Der HBM hat sich folgendes Ziel gesetzt: die Praxis des Managements in einer sich verändernden Welt zu verbessern. Ist das eine gute Formulierung?

Meynhardt: Ja, das ist nicht schlecht.

Das freut mich. Warum?

Meynhardt: Weil es kein Selbstzweck ist, sondern erklärt, was Sie erreichen wollen: die Welt ein Stück zu verbessern.

Wir nennen es aber nicht Purpose-, sondern Mission-Statement.

Meynhardt: Ich würde es eher als Purpose sehen.

Fehlt da nicht das Warum?

Meynhardt: Das Warum ist: weil die Welt sich verändert. Sicher können Sie die Formulierung noch schärfen, aber sie ist für mich schon nahe an einem Purpose-Statement.

Wir könnten sagen: "Wir dienen Deutschland". Wie die Bundeswehr.

Meynhardt: Oder: "Wir dienen dem Management". Nein, ich glaube, was Sie haben, das passt schon. Am Ende entscheidet aber Ihr Umfeld, was ankommt. Vielleicht sollten Sie da auch nach-fragen. 

© HBM 2020

Mit Timo Meynhardt sprach HBM-Redakteur Ingmar Höhmann.

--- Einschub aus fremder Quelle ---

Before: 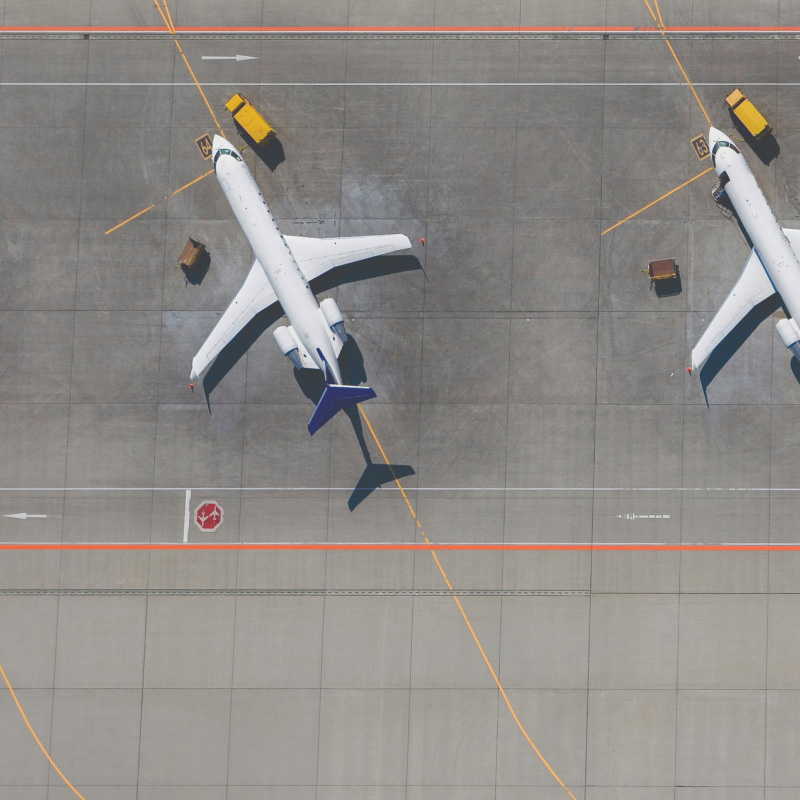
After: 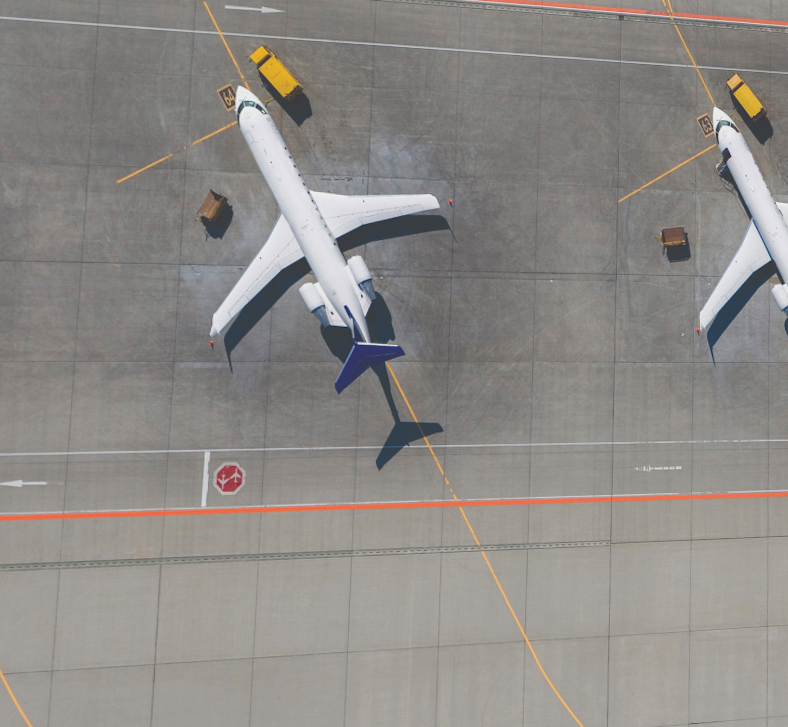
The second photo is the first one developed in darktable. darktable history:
rotate and perspective: rotation -0.013°, lens shift (vertical) -0.027, lens shift (horizontal) 0.178, crop left 0.016, crop right 0.989, crop top 0.082, crop bottom 0.918
color balance rgb: on, module defaults
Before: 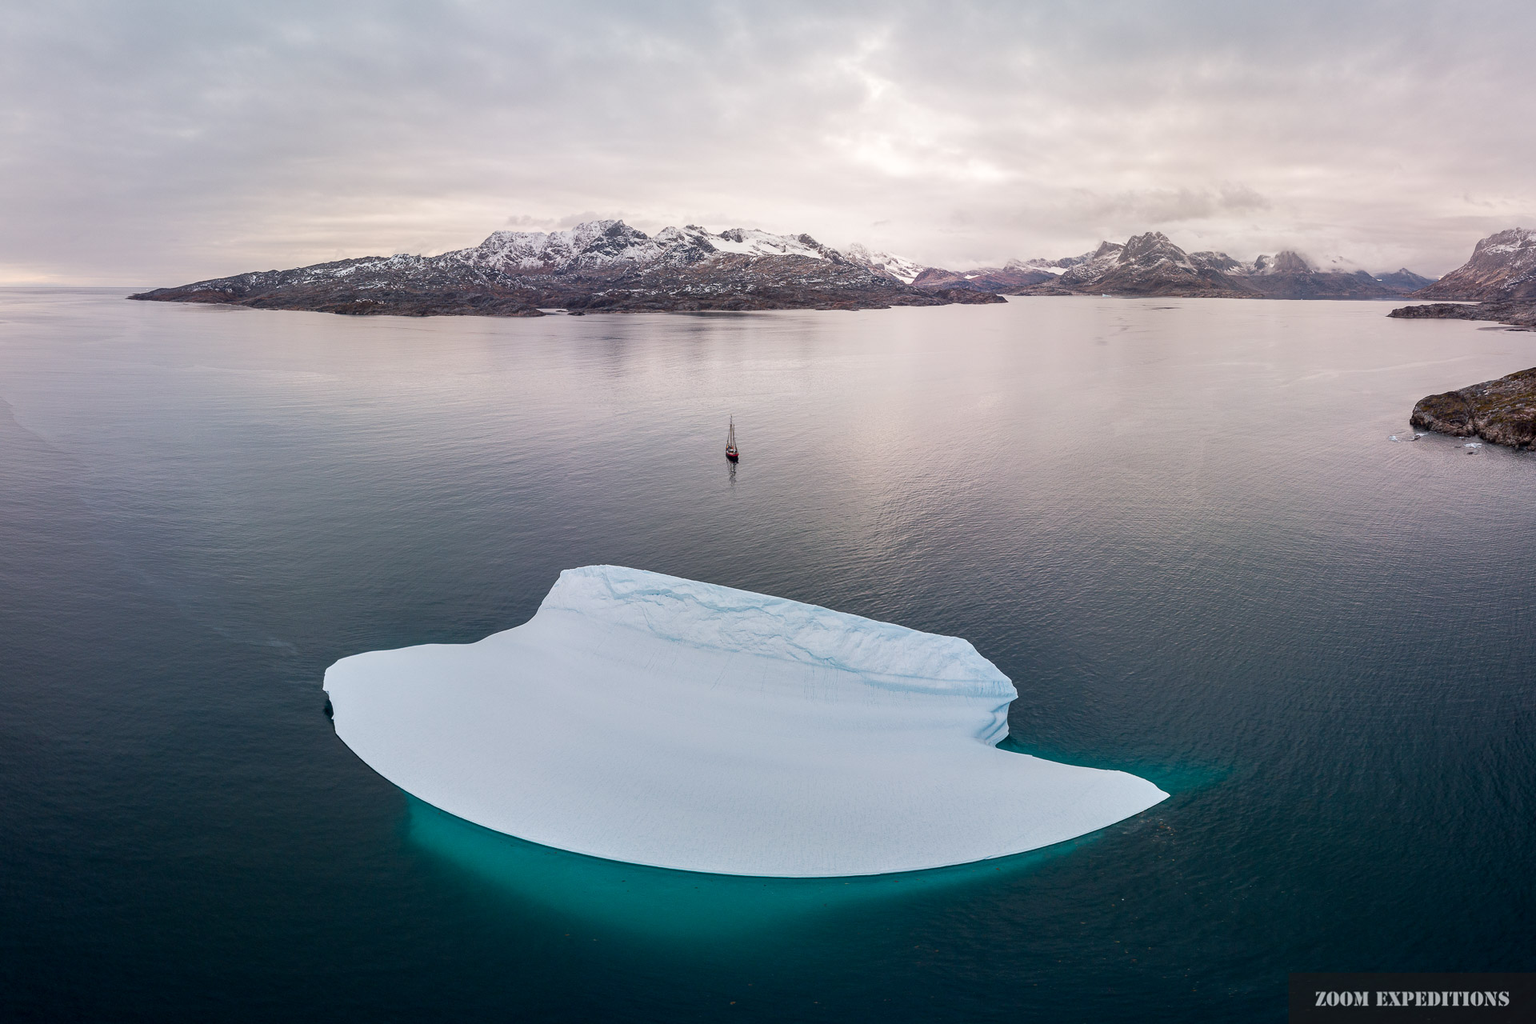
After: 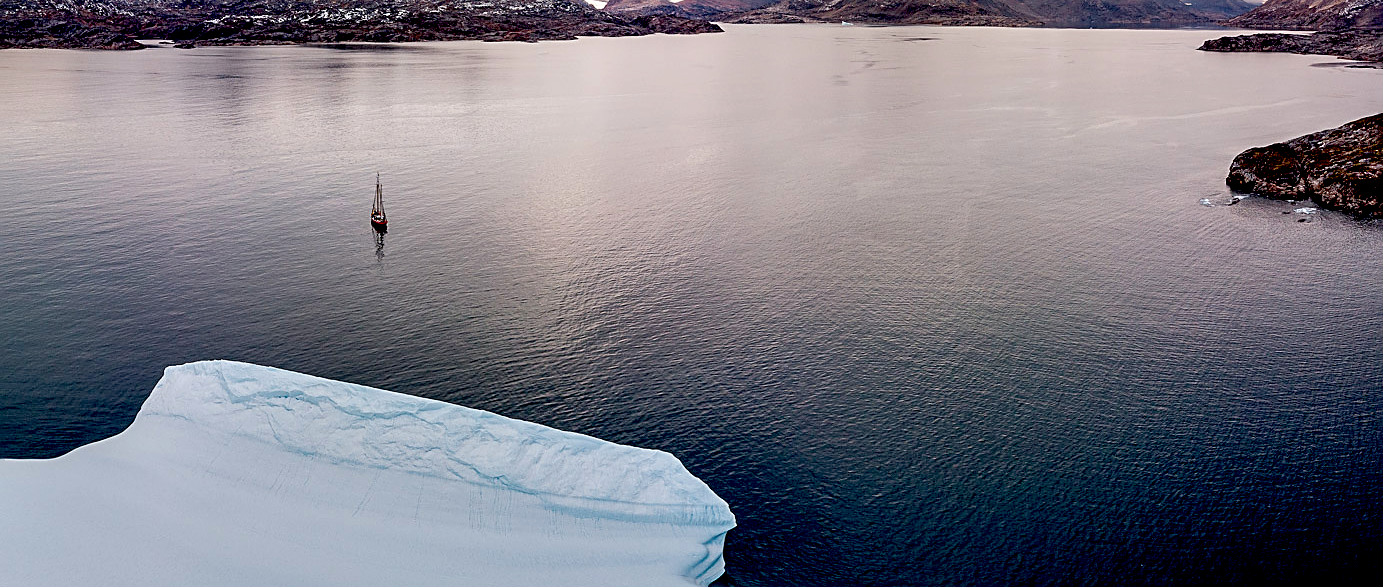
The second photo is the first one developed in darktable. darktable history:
crop and rotate: left 27.938%, top 27.046%, bottom 27.046%
contrast equalizer: octaves 7, y [[0.6 ×6], [0.55 ×6], [0 ×6], [0 ×6], [0 ×6]], mix 0.3
exposure: black level correction 0.056, exposure -0.039 EV, compensate highlight preservation false
sharpen: on, module defaults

Timo Meynhardt ist Professor und Inhaber des Lehrstuhls für Wirtschaftspsychologie und Führung an der HHL Leipzig Graduate School of Management und Managing Director des Center for Leadership and Values in Society an der Universität St. Gallen. Zuvor war er Managementprofessor an der Leuphana Universität Lüneburg und Berater bei McKinsey.

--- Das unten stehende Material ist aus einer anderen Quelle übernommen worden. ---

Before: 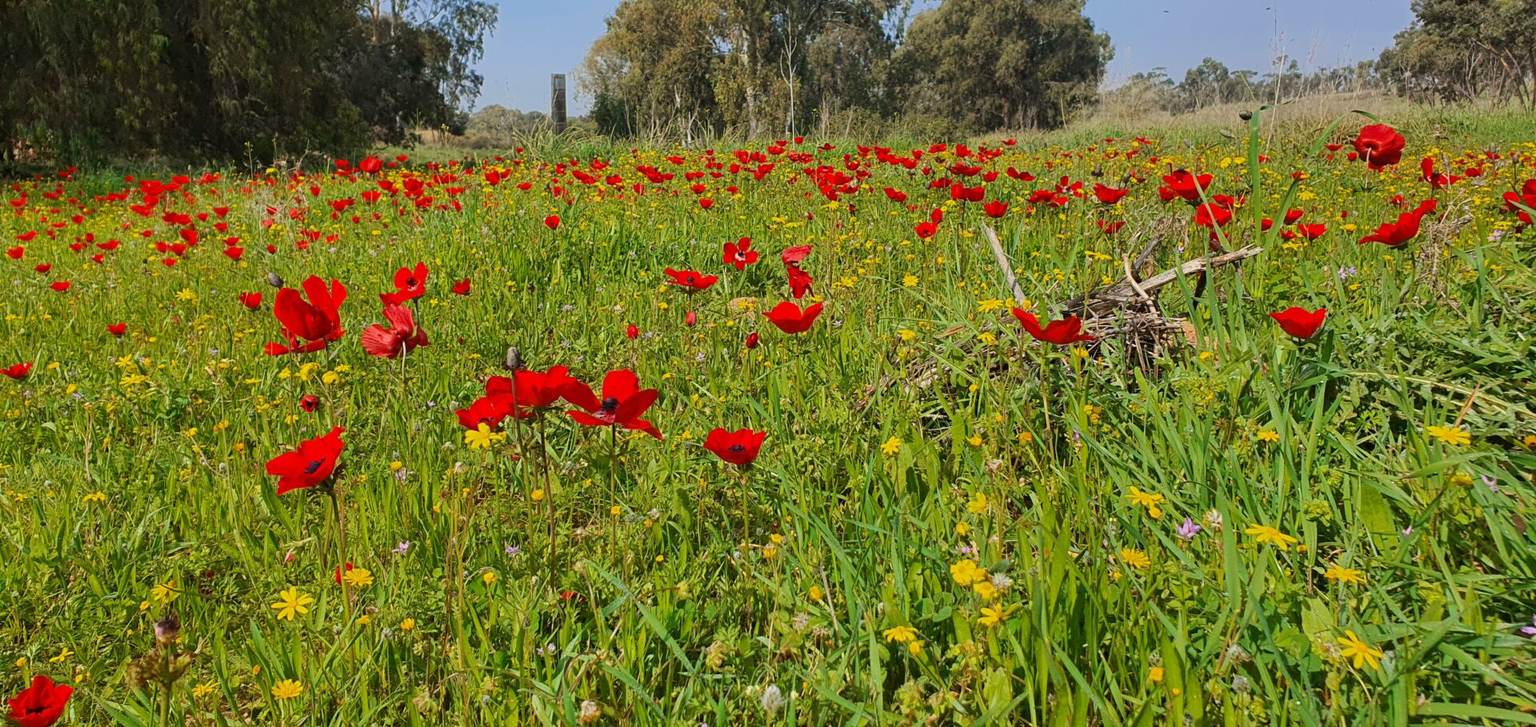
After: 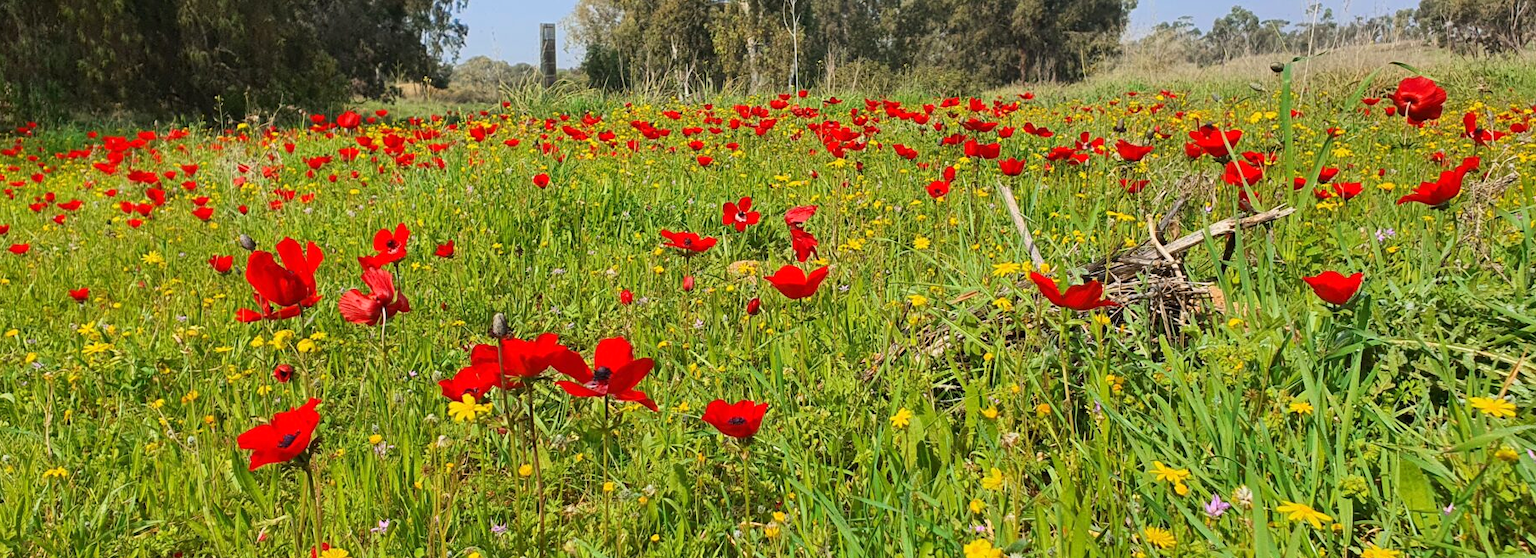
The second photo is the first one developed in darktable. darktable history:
crop: left 2.767%, top 7.176%, right 3.002%, bottom 20.344%
base curve: curves: ch0 [(0, 0) (0.666, 0.806) (1, 1)]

Meynhardt hat das Leipziger Führungsmodell mitentwickelt, das an der HHL gelehrt wird. Es sollManagern als Leitbild dienen und umfasst die vier Dimensionen Purpose, Unternehmergeist, Verantwortung und Effektivität. Meynhardt gibt zudem den GemeinwohlAtlas heraus – eine Studie über den Beitrag von Organisationen und Unternehmen zur Gesellschaft. Sie beruht auf einer Umfrage in Deutschland und der Schweiz, das Ergebnis ist eine Rangliste. 2019 erschien das von Meynhardt, Peter Gomez und Mark Lambertz verfasste Buch „Verantwortungsvoll führen in einer komplexen Welt“ im Haupt Verlag.